TuS-Sportwart Wilfried Plumhof, der mit dem 1. Vorsitzenden Andreas Kipper und Schriftführer Bernd Schmidt an dem Runden Tisch saß, äußerte sich verhalten: „Ich rede nicht von einem Rückschritt, aber von einem Durchbruch kann auch nicht die Rede sein. Es ist aber eine gewisse Bewegung in die Sache gekommen“, sagte der Jurist. „Es gibt noch genug Gesprächsbedarf auf Grundlage der erarbeiteten Kompromissvorschläge“, so Plumhof. Eine Lösung sei „grundsätzlich möglich“.

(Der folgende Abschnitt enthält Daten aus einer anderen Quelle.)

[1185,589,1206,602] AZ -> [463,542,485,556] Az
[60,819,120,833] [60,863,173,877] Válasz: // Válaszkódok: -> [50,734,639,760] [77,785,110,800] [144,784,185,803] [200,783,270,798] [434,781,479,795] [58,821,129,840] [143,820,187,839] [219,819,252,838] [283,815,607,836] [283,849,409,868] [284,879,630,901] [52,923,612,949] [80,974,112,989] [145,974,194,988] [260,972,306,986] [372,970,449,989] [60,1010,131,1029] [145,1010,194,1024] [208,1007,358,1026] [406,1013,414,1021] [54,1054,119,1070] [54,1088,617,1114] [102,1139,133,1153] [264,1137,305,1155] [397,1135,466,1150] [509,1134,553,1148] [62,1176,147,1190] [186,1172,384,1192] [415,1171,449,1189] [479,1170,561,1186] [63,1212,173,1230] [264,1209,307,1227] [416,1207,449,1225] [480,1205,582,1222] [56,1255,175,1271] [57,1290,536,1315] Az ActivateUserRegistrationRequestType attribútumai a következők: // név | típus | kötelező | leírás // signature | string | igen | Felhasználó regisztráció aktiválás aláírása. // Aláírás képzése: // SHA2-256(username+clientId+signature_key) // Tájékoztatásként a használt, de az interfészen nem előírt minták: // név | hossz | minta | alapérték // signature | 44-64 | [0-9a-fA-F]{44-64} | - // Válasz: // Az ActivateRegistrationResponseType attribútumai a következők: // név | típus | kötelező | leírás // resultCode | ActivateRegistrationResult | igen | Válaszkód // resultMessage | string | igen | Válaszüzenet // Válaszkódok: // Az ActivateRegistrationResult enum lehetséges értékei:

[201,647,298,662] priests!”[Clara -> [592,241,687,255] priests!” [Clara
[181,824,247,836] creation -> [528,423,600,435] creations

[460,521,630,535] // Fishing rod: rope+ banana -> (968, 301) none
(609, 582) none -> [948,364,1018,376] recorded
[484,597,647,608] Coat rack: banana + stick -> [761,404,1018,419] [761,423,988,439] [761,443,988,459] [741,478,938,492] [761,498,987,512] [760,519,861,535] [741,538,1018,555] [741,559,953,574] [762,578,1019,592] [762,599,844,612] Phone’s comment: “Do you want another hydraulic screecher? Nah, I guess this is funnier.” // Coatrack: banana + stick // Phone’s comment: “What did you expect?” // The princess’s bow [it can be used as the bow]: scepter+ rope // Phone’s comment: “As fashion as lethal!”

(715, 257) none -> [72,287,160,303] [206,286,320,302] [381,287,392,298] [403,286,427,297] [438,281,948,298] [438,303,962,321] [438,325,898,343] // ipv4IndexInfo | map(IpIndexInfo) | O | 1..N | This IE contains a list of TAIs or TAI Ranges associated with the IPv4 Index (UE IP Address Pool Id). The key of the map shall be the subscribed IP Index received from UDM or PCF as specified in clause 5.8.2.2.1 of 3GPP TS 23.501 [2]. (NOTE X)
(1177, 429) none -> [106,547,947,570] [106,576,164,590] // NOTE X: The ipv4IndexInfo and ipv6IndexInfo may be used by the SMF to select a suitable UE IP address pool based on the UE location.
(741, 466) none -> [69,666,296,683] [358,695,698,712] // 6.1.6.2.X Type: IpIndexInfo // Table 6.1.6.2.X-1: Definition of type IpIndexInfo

Für den FC Unterlüß saßen der 1. Vorsitzende Andreas Rahlfs und Kassenprüfer Mirco Baer am Tisch. „Ich gehe mit einem positiven Gefühl aus dem Gespräch heraus“, sagt FC-Chef Rahlfs. Einen Termin, wann er den Ideenentwurf für die Beilegung des Fußball-Kriegs seinen Vorstandskollegen vorlegen wird, hat er noch nicht. „Aber wir wollen das schnellstmöglich besprechen.“

Der Konflikt war entstanden, weil sich die meisten Kreisligafußballer des TuS nach der vergangenen Saison ihrem Trainer Horst-Dieter Pilot anschlossen, dessen Vertrag als Coach der 1. Herren nicht verlängert wurde. Gemeinsam wurde die Fußballsparte des FC reaktiviert. Statt im entfernten Beckedorf wollen die Kicker ihre Heimspiele der 4. Kreisklasse lieber im Unterlüßer Stadion am Hochwald austragen. Dessen Pächter ist der TuS Unterlüß. Deren Verantwortliche sperren sich gegen eine Nutzung der Anlage durch den Konkurrenten FC. Der TuS selbst trägt seine Heimspiele wenige Hundert Meter entfernt auf dem Sportplatz Hohenrieth aus, den er ebenfalls gepachtet hat.